> _ПРЕДОСТАВЛЕННЫЙ ТЕКСТ_
────────
Наша первая встреча в Риме. Он не вошел – ворвался, как обычно нервный, быстрый, худой, хорошо одетый. Мы обнялись и долго, долго молчали. В этой паузе было все. И ушедший Толя, и страх моего несоответствия Андрею, несмотря на переделку сценария, и незнание, чего он от меня ждет. И радость встречи. Но главное – ощущение силы в этом невысоком, поджаром человеке. «Как сценарий?» – «Прекрасный». – «Вот, все русские сразу понимают», – парировал он… Но Тарковский и был истинно русским художником, воплощением совестливости, максимализма, внутренней свободы, духовной твердости. И самое важное – обладал нутряной, естественной для себя потребностью принять и пережить наши боли и страдания.
«Похудеть не сможешь?» – «Куда?» – от неожиданности выпалил я, впрочем, быстро поняв, что ему нужен человек, измученный духовной жизнью в самом прямом смысле слова. Что это состояние и будет, видимо, «сюжетом» фильма. Мы сидели теплым вечером в маленьком кафе на безлюдной площади. Стали говорить о ностальгии. Как это играть по-русски? Что за этим стоит? Только ли березки? Но березки есть и в Италии. А ностальгия? Наверное, тоже. Вдруг, как в плохом фильме, подошли два мальчика: один с кепкой, другой – с аккордеоном и… заиграл «Амурские волны». «Это уж слишком, – сказал Андрей. – Никому об этом не говори – не поверят». Но так было.
Вокруг него всегда образовывалось поле непредсказуемых возможностей и испытаний. Самая обыкновенная реальность неожиданно приобретала черты неправдоподобности. А то, что на первый взгляд казалось невозможно представить и выразить, он ощущал как осязаемую, преследующую его реальность. «У меня во ВГИКе были бредовые идеи снять фильм о том, как человек спит. Правда, потребовалось бы слишком много пленки. Я хотел бы снять момент, когда мы отрешаемся от повседневной жизни и с нами происходит нечто необъяснимое, словно возникает связь с мирозданием, с прошлым и будущим. Обнажаются нити, на которых зиждется наше сознание. Потом я отсмотрел бы материал, все неинтересное вырезал бы, оставив только это непостижимое ощущение соприкосновения человека с космосом. И расшифровал бы эти сны. Если можешь, пойми, что кроется за таким состоянием».
────────
> _ИСХОДНЫЕ ДАННЫЕ_
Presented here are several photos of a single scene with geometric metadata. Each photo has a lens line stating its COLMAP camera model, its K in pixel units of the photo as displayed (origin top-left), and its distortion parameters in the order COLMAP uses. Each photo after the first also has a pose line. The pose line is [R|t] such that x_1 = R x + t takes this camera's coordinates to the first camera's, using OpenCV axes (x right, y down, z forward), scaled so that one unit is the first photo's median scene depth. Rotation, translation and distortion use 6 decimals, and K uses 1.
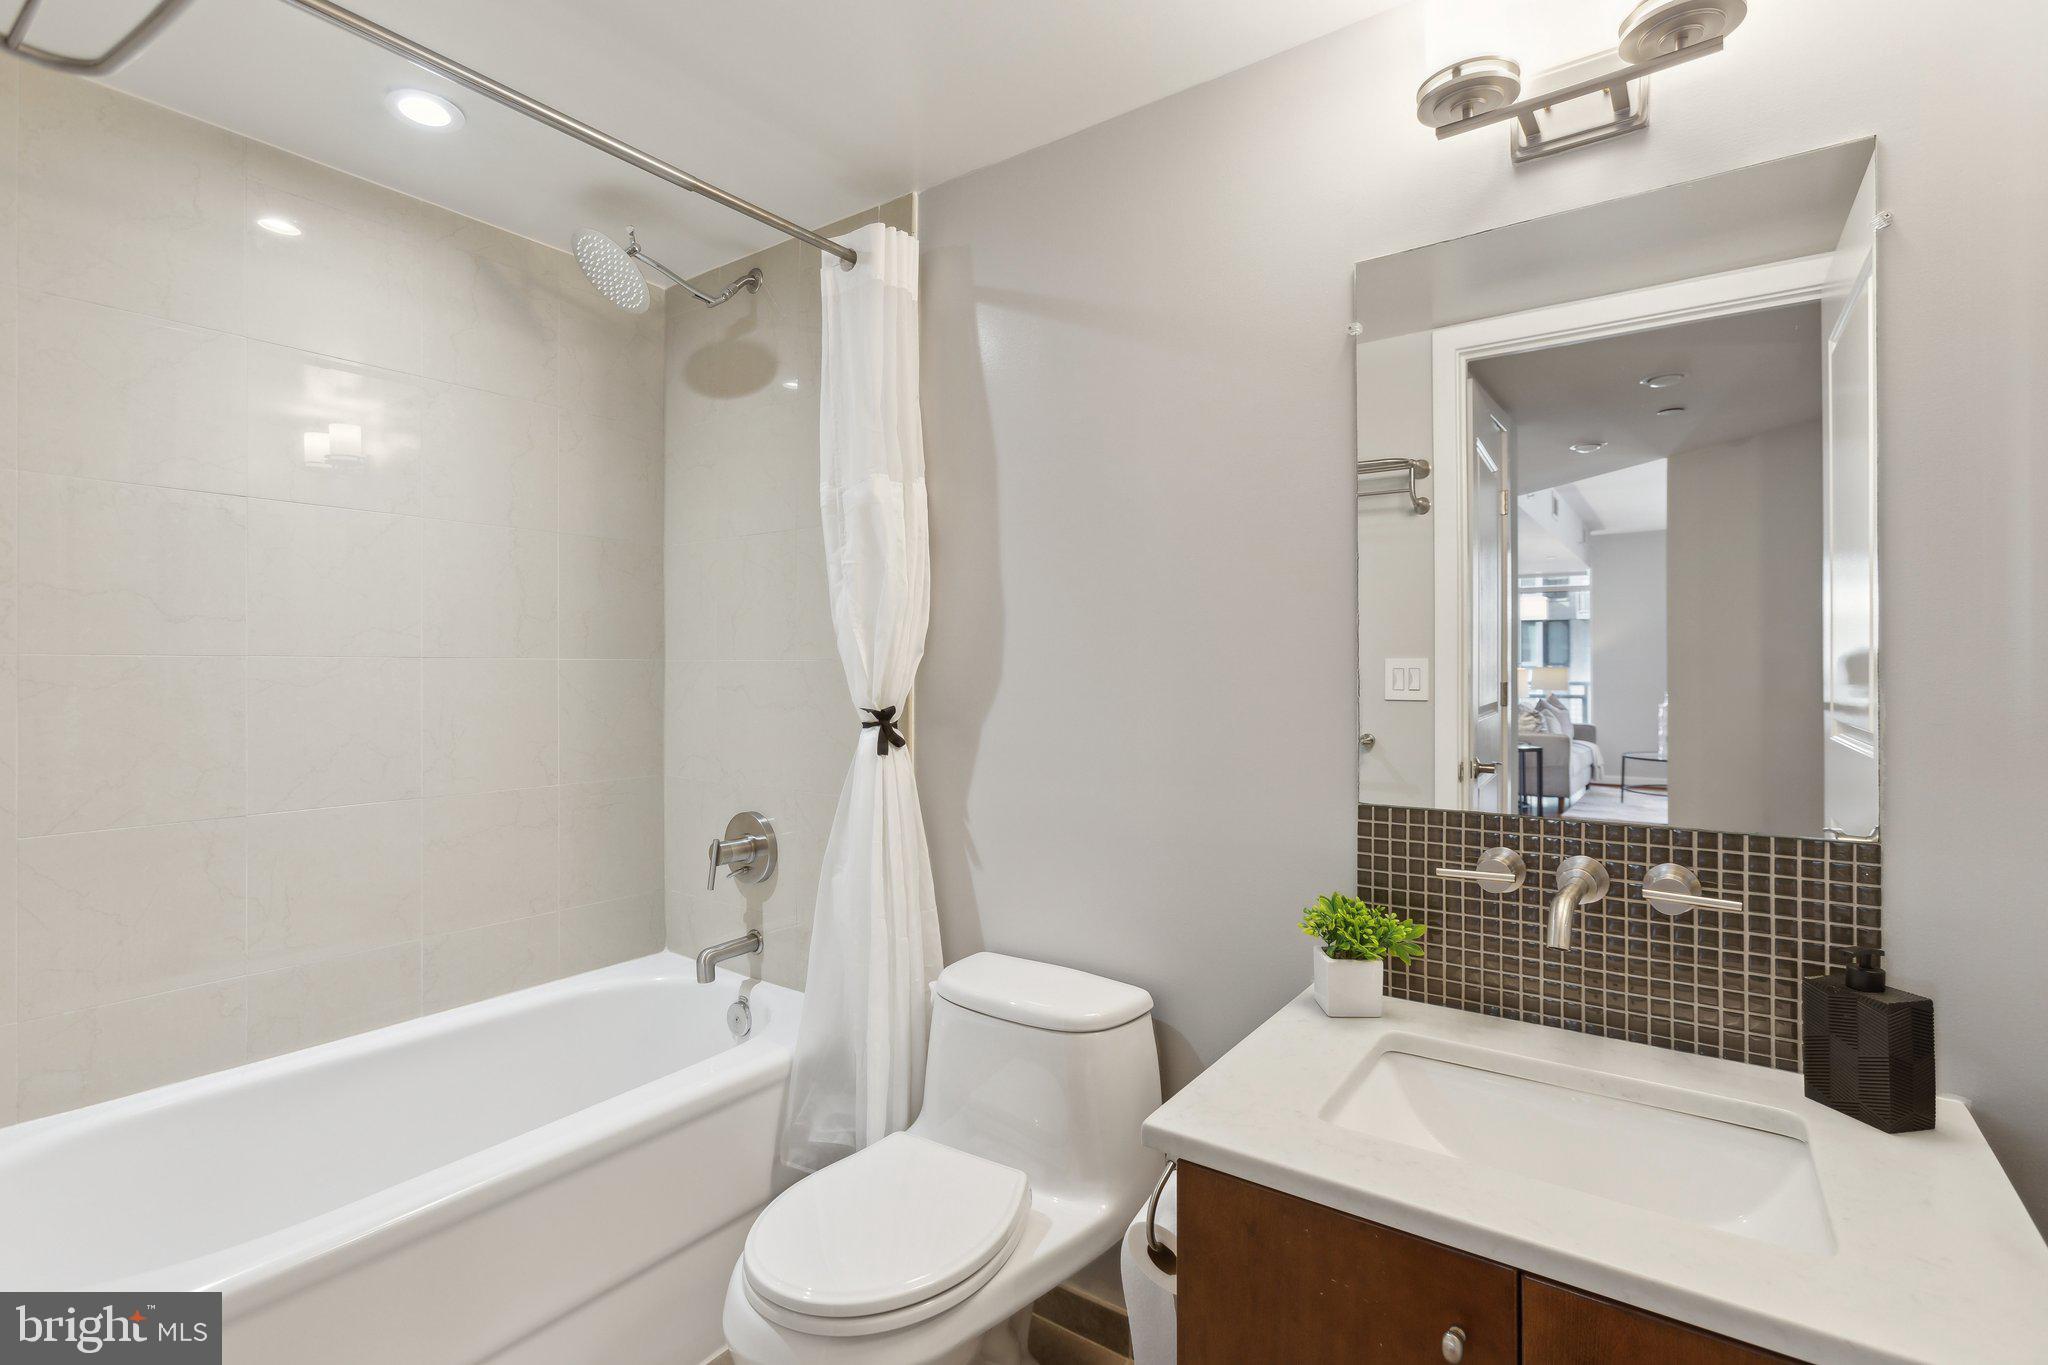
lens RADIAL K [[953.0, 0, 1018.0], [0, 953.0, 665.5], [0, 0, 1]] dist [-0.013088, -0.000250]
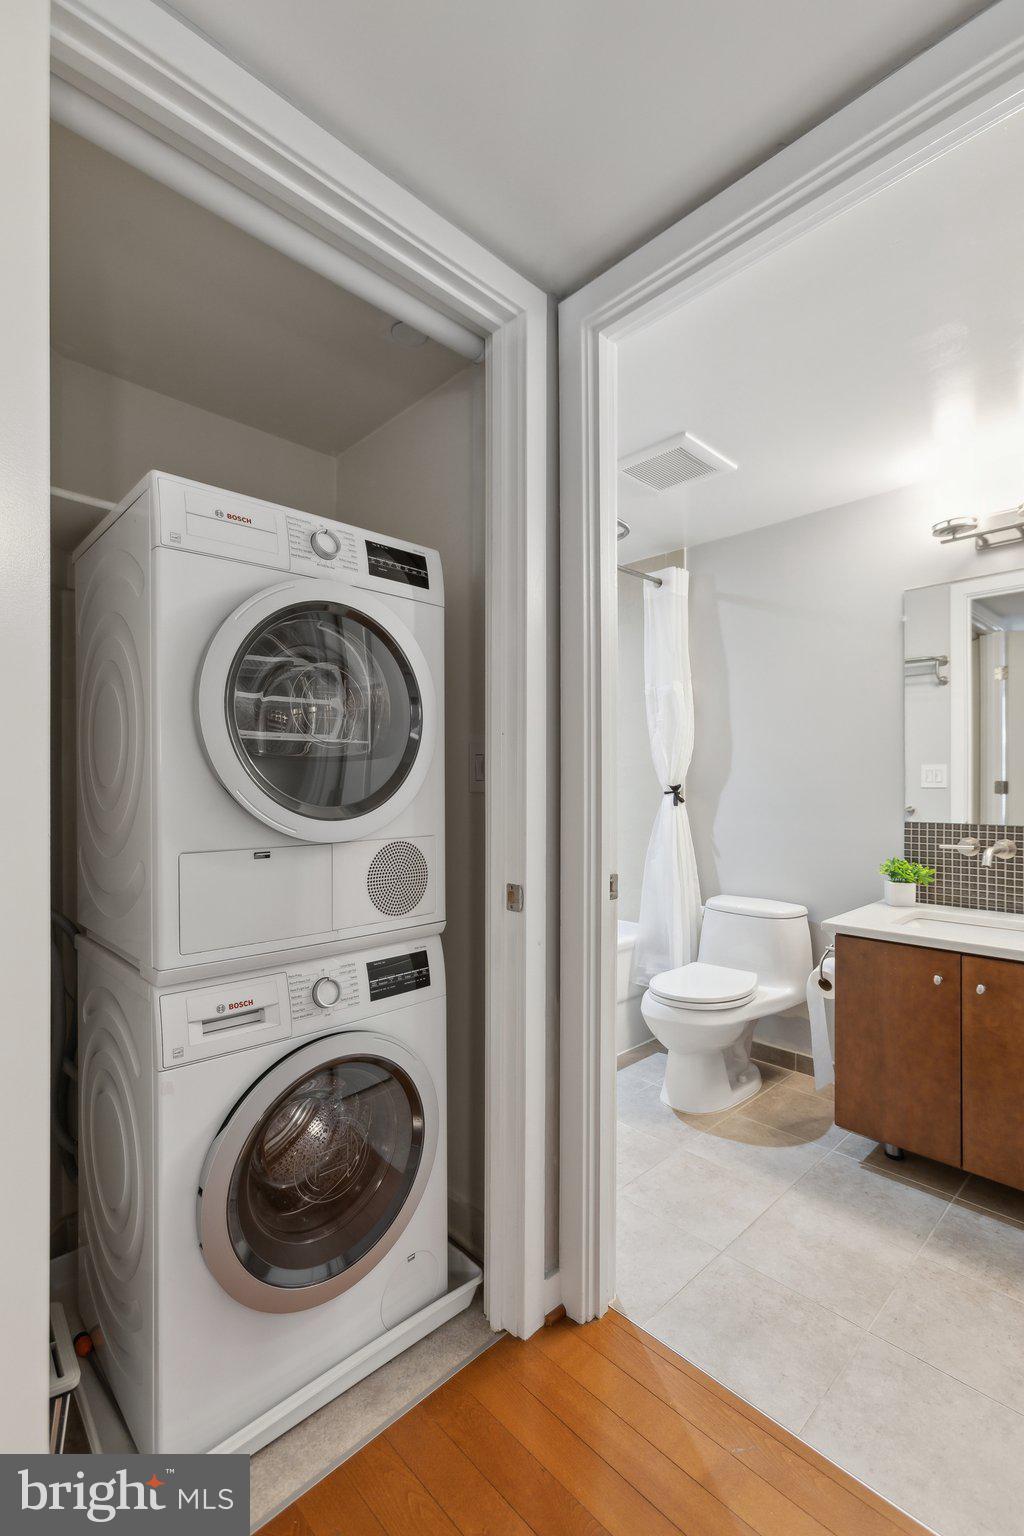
────────
> _ВАШЕ ЗАДАНИЕ_
Воспроизведите дословно из воспоминаний о Тарковском всё, что идет от слов «Наша первая встреча» и вниз до слов «боли и страдания.» включительно. Приведенный перечень является самостоятельным материалом и с текстом не связан.

> _РЕЗУЛЬТАТ НИЖЕ_
Наша первая встреча в Риме. Он не вошел – ворвался, как обычно нервный, быстрый, худой, хорошо одетый. Мы обнялись и долго, долго молчали. В этой паузе было все. И ушедший Толя, и страх моего несоответствия Андрею, несмотря на переделку сценария, и незнание, чего он от меня ждет. И радость встречи. Но главное – ощущение силы в этом невысоком, поджаром человеке. «Как сценарий?» – «Прекрасный». – «Вот, все русские сразу понимают», – парировал он… Но Тарковский и был истинно русским художником, воплощением совестливости, максимализма, внутренней свободы, духовной твердости. И самое важное – обладал нутряной, естественной для себя потребностью принять и пережить наши боли и страдания.